Across from the entrance, a time capsule is buried in the grass. It contains news reports of the June 6, 1944 Normandy landings. The capsule is covered by a pink granite slab upon which is engraved: To be opened June 6, 2044.

After the war, France granted the United States perpetual concession of the soil, free of any charge or tax. The American government takes care of the cemetery and conducts tours that run continuously throughout the year. The cemetery also has archives of the graves and a visitor's center.



The D-Day Landing Beaches

British soldiers re-enact the D-Day deployment

The five beaches, Sword, Juno, Gold, Omaha, and Utah, run up the coast of Normandy in east to west order and cover over 50 miles (80km) of shore. Visitors can still see remains of German gun emplacements and bunkers along pointe du Hoc at Omaha Beach. In addition, dozens of war memorials and monuments mark where the allied forces landed on the beaches. Mulberry Harbor, a temporary harbor built by the British, has remained as a testament to the lasting effects of D-day.

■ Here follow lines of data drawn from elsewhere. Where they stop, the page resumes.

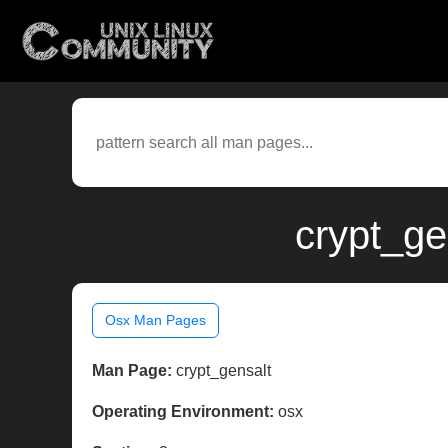
crypt_ge
Osx Man Pages
Man Page:
crypt_gensalt
Operating Environment:
osx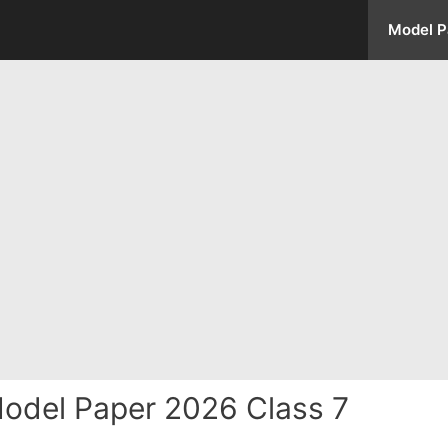
Model P
Model Paper 2026 Class 7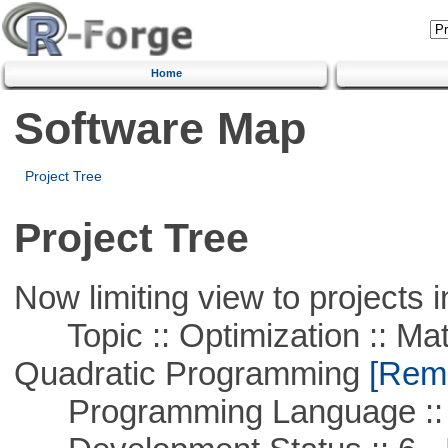
Home
Software Map
Project Tree
Project Tree
Now limiting view to projects i
Topic :: Optimization :: Mat
Quadratic Programming
[Remo
Programming Language ::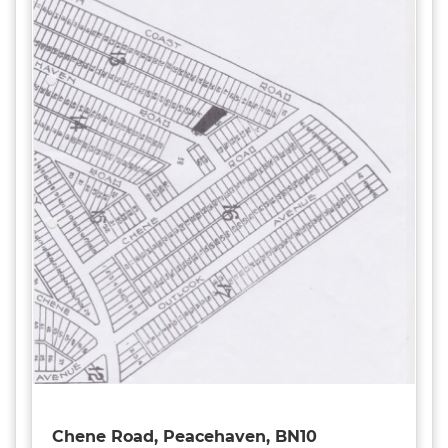
Chene Road, Peacehaven, BN10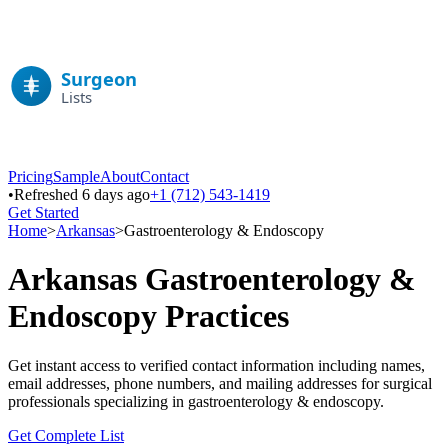
Pricing
Sample
About
Contact
•
Refreshed 6 days ago
+1 (712) 543-1419
Get Started
Home
>
Arkansas
>
Gastroenterology & Endoscopy
Arkansas
Gastroenterology &
Endoscopy
Practices
Get instant access to verified contact information including names,
email addresses, phone numbers, and mailing addresses for surgical
professionals specializing in
gastroenterology & endoscopy
.
Get Complete List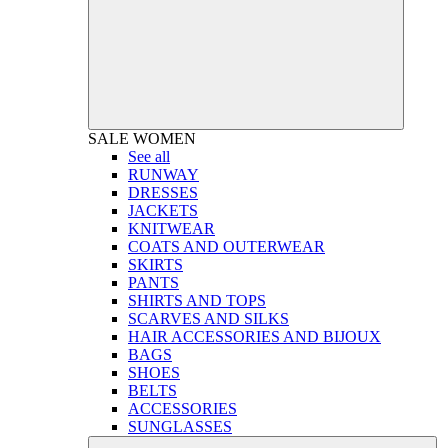
SALE
WOMEN
See all
RUNWAY
DRESSES
JACKETS
KNITWEAR
COATS AND OUTERWEAR
SKIRTS
PANTS
SHIRTS AND TOPS
SCARVES AND SILKS
HAIR ACCESSORIES AND BIJOUX
BAGS
SHOES
BELTS
ACCESSORIES
SUNGLASSES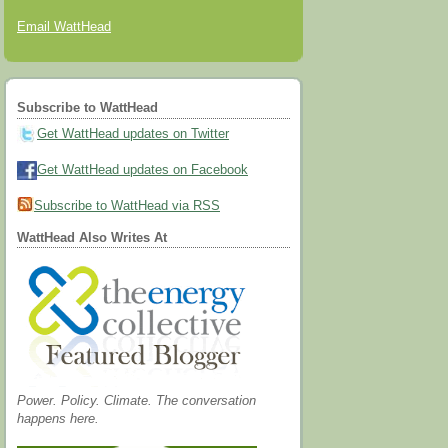
Email WattHead
Subscribe to WattHead
Get WattHead updates on Twitter
Get WattHead updates on Facebook
Subscribe to WattHead via RSS
WattHead Also Writes At
Power. Policy. Climate. The conversation
happens here.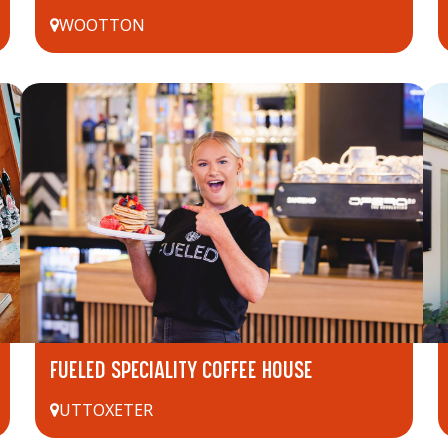
WOOTTON
FUELED SPECIALITY COFFEE HOUSE
UTTOXETER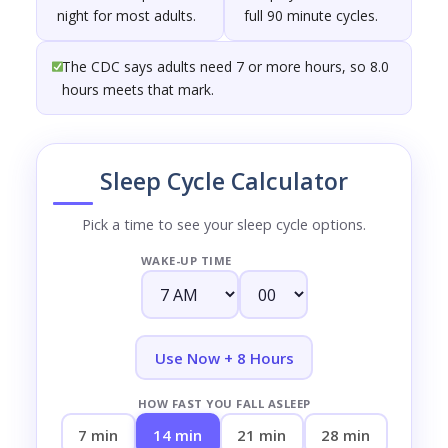
night for most adults.
full 90 minute cycles.
The CDC says adults need 7 or more hours, so 8.0
hours meets that mark.
Sleep Cycle Calculator
Pick a time to see your sleep cycle options.
WAKE-UP TIME
Use Now + 8 Hours
HOW FAST YOU FALL ASLEEP
7 min
14 min
21 min
28 min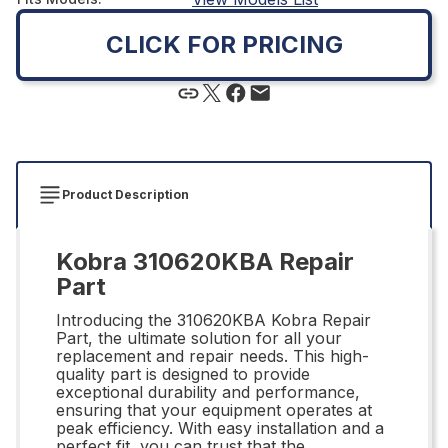
CLICK FOR PRICING
Product Description
Kobra 310620KBA Repair
Part
Introducing the 310620KBA Kobra Repair
Part, the ultimate solution for all your
replacement and repair needs. This high-
quality part is designed to provide
exceptional durability and performance,
ensuring that your equipment operates at
peak efficiency. With easy installation and a
perfect fit, you can trust that the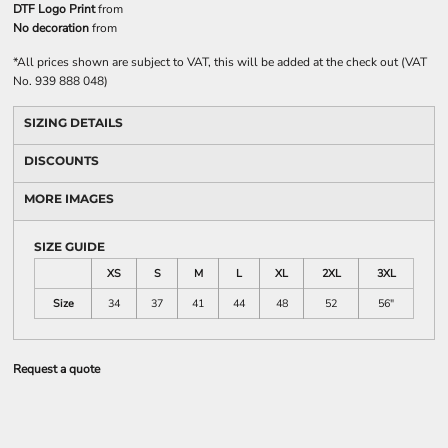
DTF Logo Print
from
No decoration
from
*
All prices shown are subject to VAT, this will be added at the check out (VAT
No. 939 888 048)
SIZING DETAILS
DISCOUNTS
MORE IMAGES
SIZE GUIDE
XS
S
M
L
XL
2XL
3XL
Size
34
37
41
44
48
52
56"
Request a quote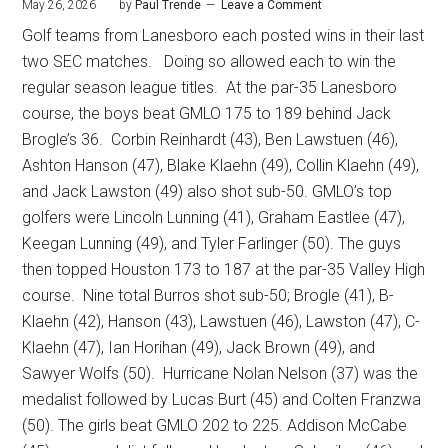
May 26, 2026
by
Paul Trende
Leave a Comment
Golf teams from Lanesboro each posted wins in their last
two SEC matches.
Doing so allowed each to win the
regular season league titles.
At the par-35 Lanesboro
course, the boys beat GMLO 175 to 189 behind Jack
Brogle’s 36.
Corbin Reinhardt (43), Ben Lawstuen (46),
Ashton Hanson (47), Blake Klaehn (49), Collin Klaehn (49),
and Jack Lawston (49) also shot sub-50. GMLO’s top
golfers were Lincoln Lunning (41), Graham Eastlee (47),
Keegan Lunning (49), and Tyler Farlinger (50). The guys
then topped Houston 173 to 187 at the par-35 Valley High
course.
Nine total Burros shot sub-50; Brogle (41), B-
Klaehn (42), Hanson (43), Lawstuen (46), Lawston (47), C-
Klaehn (47), Ian Horihan (49), Jack Brown (49), and
Sawyer Wolfs (50).
Hurricane Nolan Nelson (37) was the
medalist followed by Lucas Burt (45) and Colten Franzwa
(50). The girls beat GMLO 202 to 225. Addison McCabe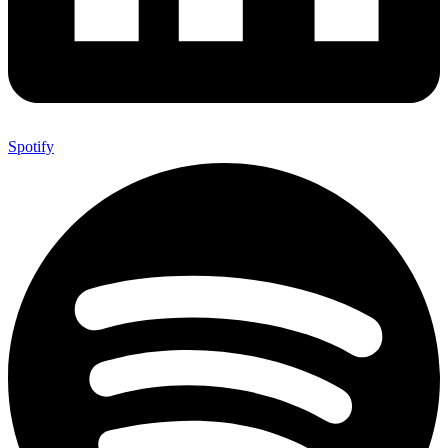
Spotify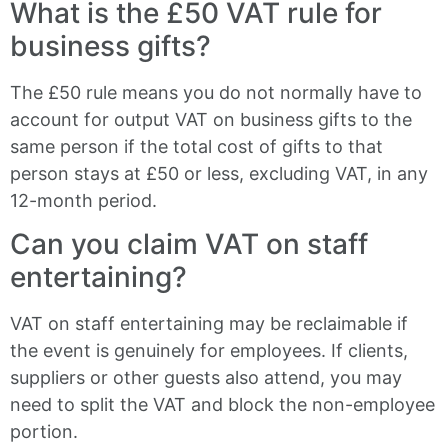
What is the £50 VAT rule for
business gifts?
The £50 rule means you do not normally have to
account for output VAT on business gifts to the
same person if the total cost of gifts to that
person stays at £50 or less, excluding VAT, in any
12-month period.
Can you claim VAT on staff
entertaining?
VAT on staff entertaining may be reclaimable if
the event is genuinely for employees. If clients,
suppliers or other guests also attend, you may
need to split the VAT and block the non-employee
portion.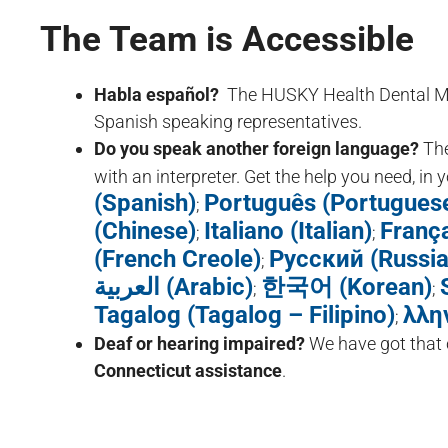
The Team is Accessible
Habla español?
The HUSKY Health Dental Mem
Spanish speaking representatives.
Do you speak another foreign language?
Th
with an interpreter. Get the help you need, in
(Spanish)
Português (Portugues
;
(Chinese)
Italiano (Italian)
França
;
;
(French Creole)
Русский (Russia
;
العربية (Arabic)
한국어 (Korean)
;
;
Tagalog (Tagalog – Filipino)
λλη
;
Deaf or hearing impaired?
We have got that
Connecticut assistance
.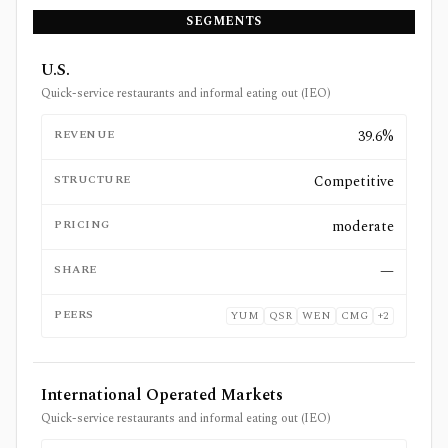
SEGMENTS
U.S.
Quick-service restaurants and informal eating out (IEO)
REVENUE
39.6%
STRUCTURE
Competitive
PRICING
moderate
SHARE
—
PEERS
YUM
QSR
WEN
CMG
+
2
International Operated Markets
Quick-service restaurants and informal eating out (IEO)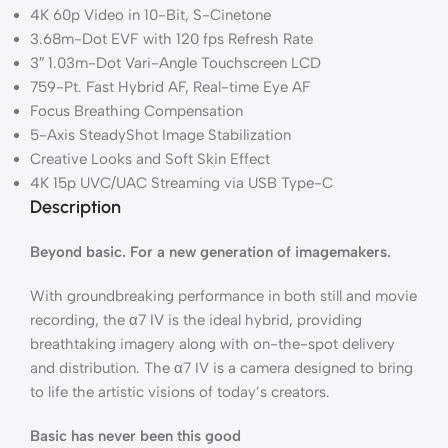
4K 60p Video in 10-Bit, S-Cinetone
3.68m-Dot EVF with 120 fps Refresh Rate
3″ 1.03m-Dot Vari-Angle Touchscreen LCD
759-Pt. Fast Hybrid AF, Real-time Eye AF
Focus Breathing Compensation
5-Axis SteadyShot Image Stabilization
Creative Looks and Soft Skin Effect
4K 15p UVC/UAC Streaming via USB Type-C
Description
Beyond basic. For a new generation of imagemakers.
With groundbreaking performance in both still and movie
recording, the α7 IV is the ideal hybrid, providing
breathtaking imagery along with on-the-spot delivery
and distribution. The α7 IV is a camera designed to bring
to life the artistic visions of today’s creators.
Basic has never been this good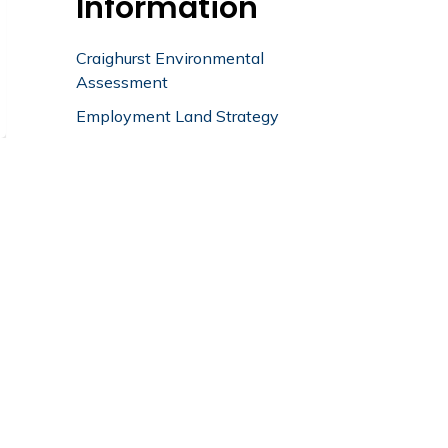
Information
Craighurst Environmental
Assessment
Employment Land Strategy
Planning
Division Activity
Summary
Planning Division Activity
Summary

The church at Ste-Mère-Église has a model parachute permanently fastened to the roof to commemorate the US paratrooper who became entangled in the steeple and dangled there during the heavy fighting on June 6, 1944.

Almost every inland town has a war memorial or museum to visit, as almost every inch of land was fought over during the invasion. These memorials are essential stops along the way to understand and reflect on the human cost of war.

A number of tour groups cover the area in 2-3 days, giving you adequate time to cover the beaches and some of the museums. If you prefer to go it alone, you can spend a few days biking the coast or rent a car and drive along the scenic route.



Pointe du Hoc Ranger Monument

A surviving German bunker

For the invasion, 300 U.S. Army Rangers were handpicked to attempt a castle-style assault of the German-occupied cliffs at Utah Beach, using grappling hooks and ladders borrowed from London fire departments. Only 90 rangers survived the vertical assault. Visitors can see the German bunkers and bomb craters remain just as they were found. Visitors are instructed to keep a solemn attitude as the bombed bunkers are considered grave sites.

A large monument at the end of the bluff called the Ranger Dagger, is planted firmly in the ground. The monument consists of a simple granite column atop a German bunker with tablets at its base inscribed in French and English. A museum dedicated to the Rangers is in nearby Grandcamp-Maisy.



The D-Day Landing Museum

A WWII-era aircraft gun outside the museum

The first museum to be built in commemoration of June 6th 1944 and the Normandy Campaign, the D-day Museum overlooks the very spot where one of the Mulberry Harbors was constructed. The harbors were constructed to unload cargo from ships during the invasion. They were intended to be only temporary, but visitors can still see the harbor today, standing a few hundred meters from shore. The museum features models of the harbor, footage of its construction and descriptions of its use during the invasion.

A hike to the cliffs behind the museum takes you to the Arromanches 360º Theater. Here visitors can view the film 'The Price of Freedom'. This film mixes news-reel images and archive material from war correspondents with modern day pictures. There is no spoken commentary, only the sounds and noises of D-Day.



Air Tours

The coast of Normandy, France

An air tour is the most practical way to see the whole of the Normandy's sights in one day and offers spectacular views of France and the Atlantic. Expert guides will provide a history of events, accounts from soldiers, and commentary on the unique and beautiful views of these historic sights.

Most tours have an American, British or Canadian focus that can provide visitors with detailed information about their country's exact role in each of the landings. The pilot can take you on flight routes of allied aircrafts as they prepared to defend their brothers on land.

Guests will have a chance to fly over major sites such as the American Military Cemetery, Pointe du Hoc and the Mulberry Harbor at Arromanches. For an additional fee, pilots can fly over some of France's other historic landmarks along the coast.